The compiler output and results:

On line 42, using “collapse(2)”:

$ mpic++ -mcmodel=medium -acc -ta=tesla:managed -Minfo=accel MRE_collapse.c -o MRE_collapse
nvc++-Warning-CUDA_HOME has been deprecated. Please, use NVHPC_CUDA_HOME instead.
main:
     44, Generating NVIDIA GPU code
         44, #pragma acc loop gang, vector(256) collapse(2) /* blockIdx.x threadIdx.x */
             Generating implicit reduction(+:nbrSums)
         45,   /* blockIdx.x threadIdx.x collapsed */
         46, #pragma acc loop seq
     44, Generating implicit copy(sum_XY[:10][:5],nbrSums) [if not already present]
         Generating implicit copyin(a[blockStart:10][:15]) [if not already present]
     46, Complex loop carried dependence of sum_XY->,a-> prevents parallelization
         Loop carried dependence of sum_XY-> prevents parallelization
         Loop carried backward dependence of sum_XY-> prevents vectorization
$ mpirun  -np 1 MRE_collapse
sumAll : 1263225620
nbrSums: 14100
$

On line 42, using “collapse(3)”:

$ mpic++ -mcmodel=medium -acc -ta=tesla:managed -Minfo=accel MRE_collapse.c -o MRE_collapse
nvc++-Warning-CUDA_HOME has been deprecated.

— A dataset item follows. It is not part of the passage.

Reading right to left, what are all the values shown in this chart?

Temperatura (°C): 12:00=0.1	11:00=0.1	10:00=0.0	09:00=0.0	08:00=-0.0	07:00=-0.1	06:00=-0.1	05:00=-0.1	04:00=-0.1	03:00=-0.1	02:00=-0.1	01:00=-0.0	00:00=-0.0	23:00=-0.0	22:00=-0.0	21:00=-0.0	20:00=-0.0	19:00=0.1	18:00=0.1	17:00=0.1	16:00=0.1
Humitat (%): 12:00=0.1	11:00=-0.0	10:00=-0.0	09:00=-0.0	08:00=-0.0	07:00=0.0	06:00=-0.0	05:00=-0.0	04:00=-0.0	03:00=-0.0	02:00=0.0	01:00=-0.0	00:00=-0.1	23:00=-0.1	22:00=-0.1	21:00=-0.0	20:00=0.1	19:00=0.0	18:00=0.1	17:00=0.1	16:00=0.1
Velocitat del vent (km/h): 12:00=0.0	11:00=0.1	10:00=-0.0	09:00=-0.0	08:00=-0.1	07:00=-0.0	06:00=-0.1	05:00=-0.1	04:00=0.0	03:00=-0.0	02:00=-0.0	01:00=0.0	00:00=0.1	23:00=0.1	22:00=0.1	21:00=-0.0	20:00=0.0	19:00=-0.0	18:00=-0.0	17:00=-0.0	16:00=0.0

Please, use NVHPC_CUDA_HOME instead.
main:
     44, Generating NVIDIA GPU code
         44, #pragma acc loop gang, vector(256) collapse(3) /* blockIdx.x threadIdx.x */
             Generating implicit reduction(+:nbrSums)
         45,   /* blockIdx.x threadIdx.x collapsed */
         46,   /* blockIdx.x threadIdx.x collapsed */
     44, Generating implicit copy(sum_XY[:10][:5],nbrSums) [if not already present]
         Generating implicit copyin(a[blockStart:10][:15]) [if not already present]
$ mpirun  -np 1 MRE_collapse
sumAll : -1347440724
nbrSums: 14100
$

Solution

  • The "j" loop has a race condition on "sum_XY[x][y] += a[xx][j];". To fix, you'll want to add an atomic update.

          if ( yy >= 0 ) {
             #pragma acc atomic update
             sum_XY[x][y] += a[xx][j];
             nbrSums += 1;
          }
    

    This will allow you to use the "collapse(3)"

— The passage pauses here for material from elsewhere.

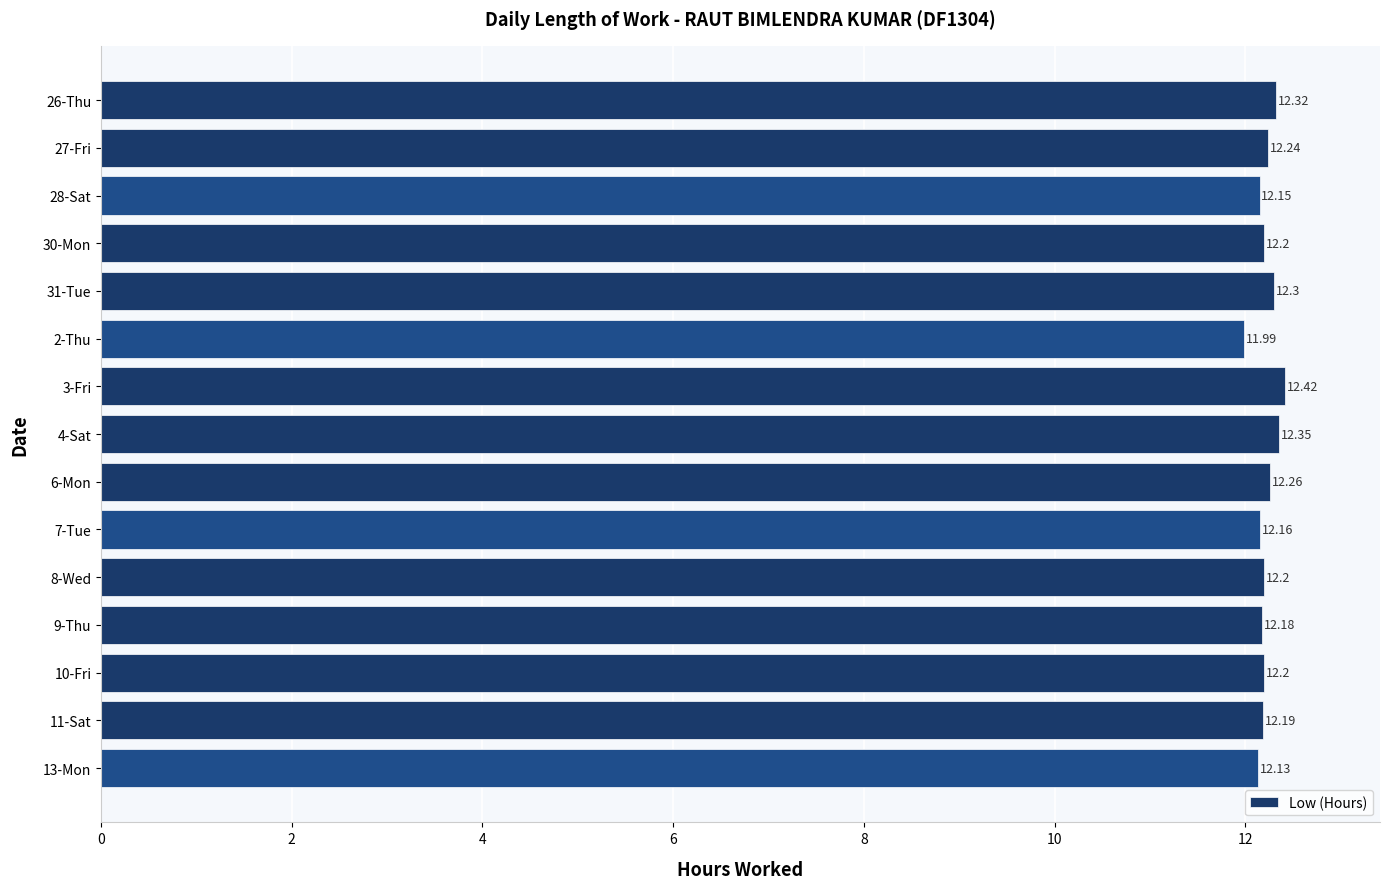

Which label corresponds to the smallest value in the chart?

2-Thu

    Atomics do incur some overhead, but the amount is largely determined by how often a collision occurs.

    A second method would be use "loop vector reduction" on the j loop, replacing sum_XY with a scalar:

           int sumxy=0;
     #pragma acc loop vector reduction(+:sumxy)
            for ( j=0; j<ncols; j++ ) {
                  xx = x + blockStart;
                  yy = xx - y;
                  if ( yy >= 0 ) {
                      sumxy += a[xx][j];
                      nbrSums += 1;
                  }
            }
            sum_XY[x][y]=sumxy;
    

    The problem here is that ncols is only 15, so you'd be wasting threads. Even removing "vector_lenght(256)" so only 32 threads are used, 17 are still idle. Though if in the full code ncols is bigger (>64) then this may be a better option.